A group of remoras, freeloading off a bull shark (Photo: Shutterstock)

Study of remoras may lead to new adhesives

By Ben Coxworth
February 22, 2013

If you’ve seen even a few minutes of any documentary on sharks, then chances are you’ve seen a remora. They’re the smaller fish that hitch rides on sharks by sucking onto them. Not only are the remoras able to achieve a seal against their hosts’ rough, sandpaper-like skin, but they also don’t appear to harm that skin in the process. Researchers from the Georgia Tech Research Institute are now studying how the remoras manage this, in hopes of applying their findings to the development of next-generation adhesives.
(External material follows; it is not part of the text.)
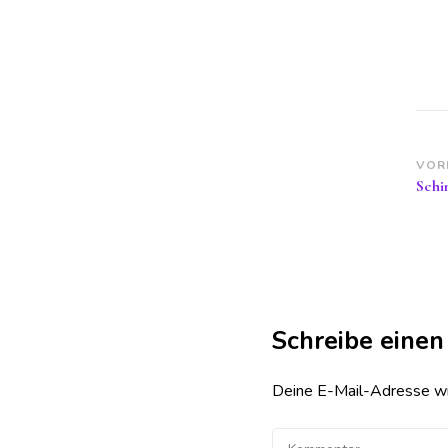
Be
VOR
Schi
Schreibe eine
Deine E-Mail-Adresse wird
Remoras are thought to latch onto sharks for three main reasons – it’s easier than swimming that same distance themselves, predators aren’t too likely to approach them with their toothy host nearby, and they get to eat the food scraps that the shark creates while tearing into unfortunate sea creatures.
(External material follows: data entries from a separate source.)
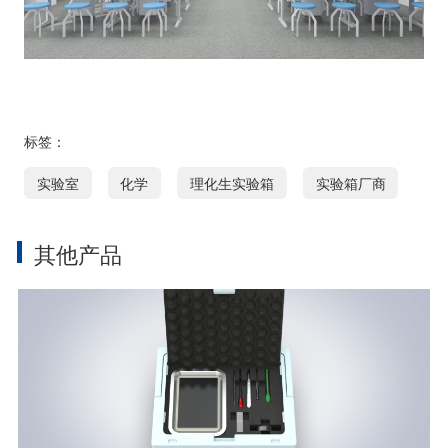
标签：
实验室
化学
理化生实验箱
实验箱厂商
其他产品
They’re able to hold on not by using their mouths, but with a sucker on their back. That structure is actually a dorsal fin, that through the course of evolution has flattened. It has a lip of fleshy tissue around its perimeter to create a seal against the shark skin, but it also has an oval disk in the middle, made up of rows of louvered plates known as lamellae.
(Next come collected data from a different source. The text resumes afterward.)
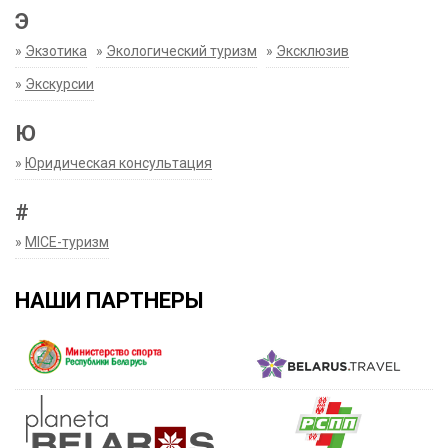
Э
»
Экзотика
»
Экологический туризм
»
Эксклюзив
»
Экскурсии
Ю
»
Юридическая консультация
#
»
MICE-туризм
НАШИ ПАРТНЕРЫ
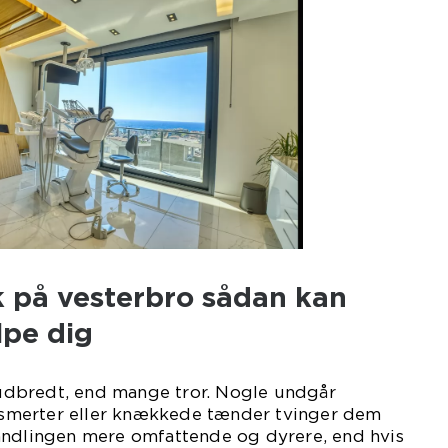
på vesterbro sådan kan
pe dig
dbredt, end mange tror. Nogle undgår
il smerter eller knækkede tænder tvinger dem
andlingen mere omfattende og dyrere, end hvis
Each lamella, in turn, incorporates rows of tooth-like structures called spinules. The scientists noted that the spacing between the spinules was very similar to the spacing of the scales of the mako shark, allowing the spinules to non-destructively fit between those scales. This, needless to say, allows for excellent adhesion between the two – that said, remoras are also pretty good at sucking onto other things, such as sea turtles.